Il commence comme il se doit par le commencement. L’octogénaire « ouvre son livre d’images » par la guerre, l’occupation allemande, l’angoisse diffuse, la peur plus précise de la dénonciation car la famille est résolument et farouchement du côté de la Résistance, parfois active et militante. La mère institutrice transmet l’esprit de la laïcité sourcilleuse, le père et l’oncle, le refus des compromis. Un milieu aux valeurs solidement implantées chez les petites gens de la campagne (proche de Carcassonne) : le bon sens, le travail, la fierté, la fidélité, auxquels s’ajoute l’écho du lointain passé cathare. L’idéal libertaire proche parent de l’anarchie ne quittera jamais Henri Gougaud mais, reconnaît-il, « je ne cesserai jamais de chercher l’Absent introuvable », c’est-à-dire Dieu.
Il a découvert tôt la poésie dans Nadja et L’amour fou de Breton. « Je refusais alors, et je refuse encore, de considérer le réel comme le seul maître du monde. Je préfère croire à mes rêves. Au moins en eux est l’allégresse qui fait la beauté de la vie. » Des rencontres privilégiées le confortent dans cette décision. Chez Gougaud, en effet, on rencontre beaucoup de monde et les figures les plus inattendues. On y circule entre écrivains et éditeurs, metteurs en scène et metteurs en ondes, chanteurs et poètes, Brassens et Barbara, des amoureuses, un soufi, Lanza del Vasto et Marie-Louise von Franz, disciple de Jung. Mais jamais de politiciens, d’hommes d’affaires, ou d’universitaires… Et toujours et partout des amis.
Le jeune Gougaud cherche sa voie, il pense la trouver dans la chanson. À Paris, il mène une vie qui n’est pas tout à fait la bohème, mais celle-ci le séduit comme celle des saltimbanques. Il se produit dans des cabarets – dont un des plus célèbres est L’Écluse – et même à La Mutualité, haut lieu des spectacles. Il devient un parolier recherché, écrivant pour Reggiani et Juliette Gréco (tout un disque). Avec un succès qu’il ne cherche mais qu’il ne boude évidemment pas non plus. Pendant dix ans, à la radio, il retient un public enthousiaste qui ne se lasse pas d’écouter des contes. Mais dès qu’il se prend en flagrant délit de « radotage », il tourne les talons et va voir ailleurs. Du côté du roman ? Le succès est intermittent et jamais, très lucide et critique de lui-même, il ne se considère comme un véritable romancier, il connaît ses limites : les grandes fresques sociales, l’analyse psychologique fouillée, l’exposé philosophique, ce n’est pas son domaine. Les idées, et bien entendu elles ne manquent pas, doivent passer par le feu de la réalité, l’expérience vécue. Il sait écrire bref, aigu, vif, allègre. Dans ce livre, il se fait parfois chroniqueur, il rapporte ses échanges avec tant de gens connus, de chanteurs et de comédiens que le lecteur pourrait espérer des « révélations » comme certains journaux s’en font une spécialité, des potins. Si le récit glisse parfois vers l’anecdotique, jamais il ne contient un mot caustique, une malveillance, la trace d’une jalousie ou d’une rancœur. Il respecte son sujet, l’intimité de celui-ci, il sait être discret à bon escient.

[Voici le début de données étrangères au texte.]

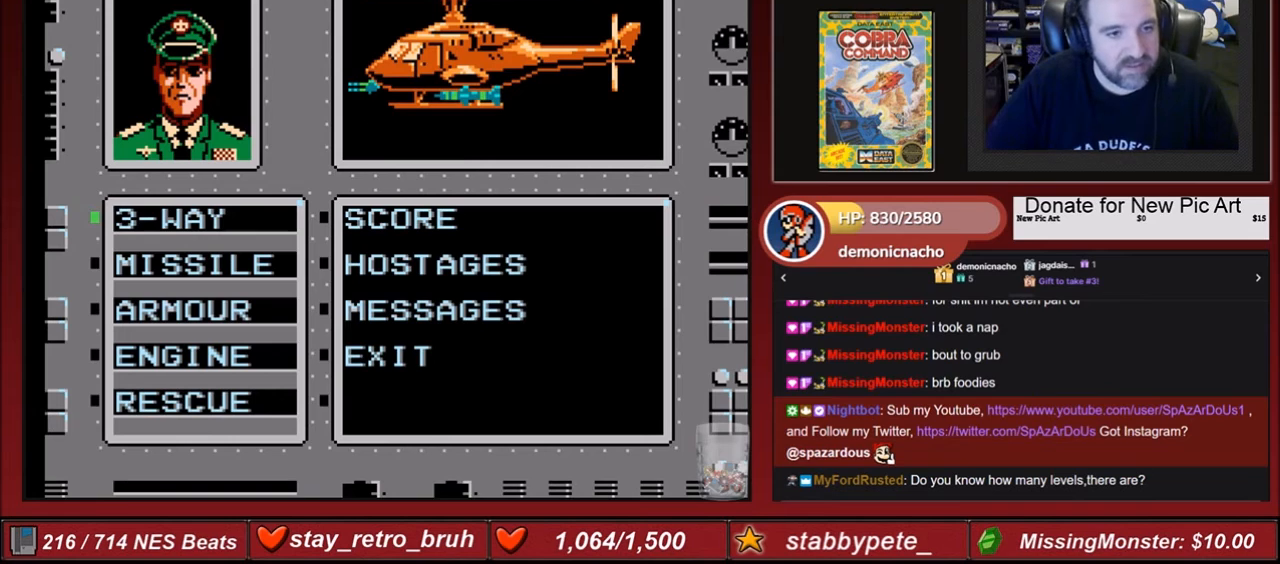
{"buttons": ["DPAD_DOWN"], "events": [[400, "DPAD_DOWN", "down"]]}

Il revient inévitablement dans ces mémoires sur quelques-unes de ses idées favorites sur le conte. Marie-Louise von Franz ne s’y est pas trompée, elle qui a interrogé toute sa vie les rêves, les mythes, l’imaginaire de l’humanité : « Elle a grand ouvert mon chemin ». Ce terme, Gougaud l’aime. Un de ses livres précédents s’intitule justement Le livre des chemins et porte en sous-titre « Contes de bon conseil pour questions secrètes ». Car à chaque question posée, un conte, qu’il vienne d’Europe, d’Asie, d’Amérique ou d’Afrique, propose une réponse ; il suffit d’interroger et ensuite de voir comment cette réponse doit se traduire en actes.
Non, Gougaud n’en a pas fini avec son rêve, il veut le poursuivre jusqu’à l’extrême limite. Il s’adresse ici à « [s]on fils », qui naîtra plus tard, et son récit s’arrête, ou plutôt se suspend avec cette naissance. Mais le fils prendra la relève pour transmettre la leçon du père infatigable « passeur » des contes.